Gemeente X werkt in 2002 aan de realisatie van een stadskantoor. Niet in geschil is dat het (toekomstig) gebruik van het stadskantoor als volgt kan worden gesplitst: 94% overheidsprestaties, 5% belaste prestaties en 1% vrijgestelde prestaties. Na verwijzing door de Hoge Raad (HR 13 november 2009, nr. 43 864, V-N 2009/58.3) is niet langer in geschil dat het beroep van X ontvankelijk is. Nog wel in geschil is de aftrek van de aan X in rekening gebrachte voorbelasting.
Hof 's-Hertogenbosch oordeelt dat gemeente X recht heeft op aftrek van voorbelasting over de algemene kosten die toerekenbaar zijn aan de belaste prestaties. Het hof verwijst naar het arrest van het Hof van Justitie van 13 maart 2008, nr. C-437/06, V-N 2008/14.20 (Securenta). Het hof schat dat 5% van de algemene kosten betrekking heeft op belaste prestaties. Vervolgens oordeelt het hof dat niet-economische activiteiten, zoals overheidsprestaties buiten de werkingssfeer van de omzetbelasting dienen te blijven (HvJ 12 februari 2009, nr. C-515/07, V-N 2009/9.27), maar dat art. 3, eerste lid, onderdeel h van de Wet OB 1968 (integratieheffing) wel van toepassing is voor zover de onroerende zaak wordt gebruikt voor belaste en vrijgestelde prestaties.
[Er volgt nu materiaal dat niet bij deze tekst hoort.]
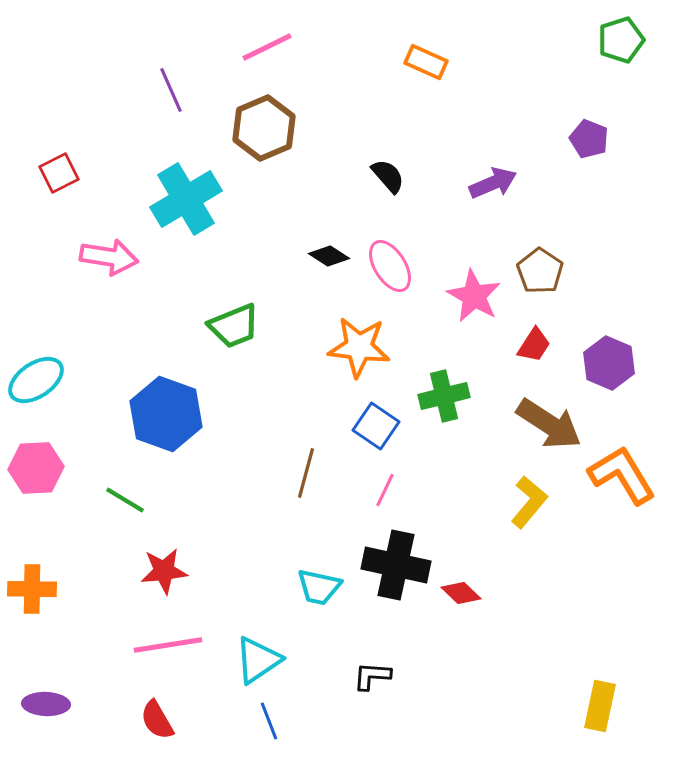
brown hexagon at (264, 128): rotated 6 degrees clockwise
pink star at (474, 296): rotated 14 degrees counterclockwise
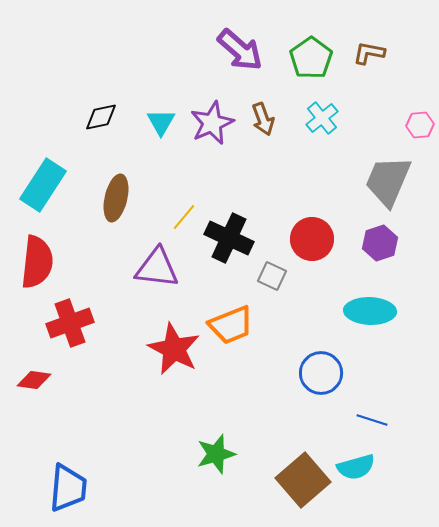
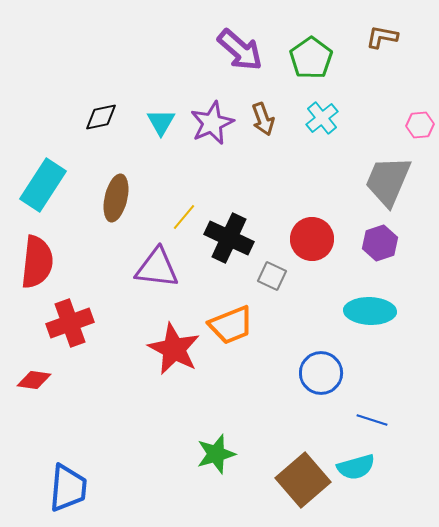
brown L-shape: moved 13 px right, 16 px up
Het hof schat dat het hier om 6% van de totale door X verrichte prestaties gaat. Slotsom is dat X recht heeft op aftrek van voorbelasting tot een bedrag van € 17.279. Nu dit bedrag overeenkomt met het bedrag dat de inspecteur in aanmerking heeft genomen, is het hoger beroep van X ongegrond.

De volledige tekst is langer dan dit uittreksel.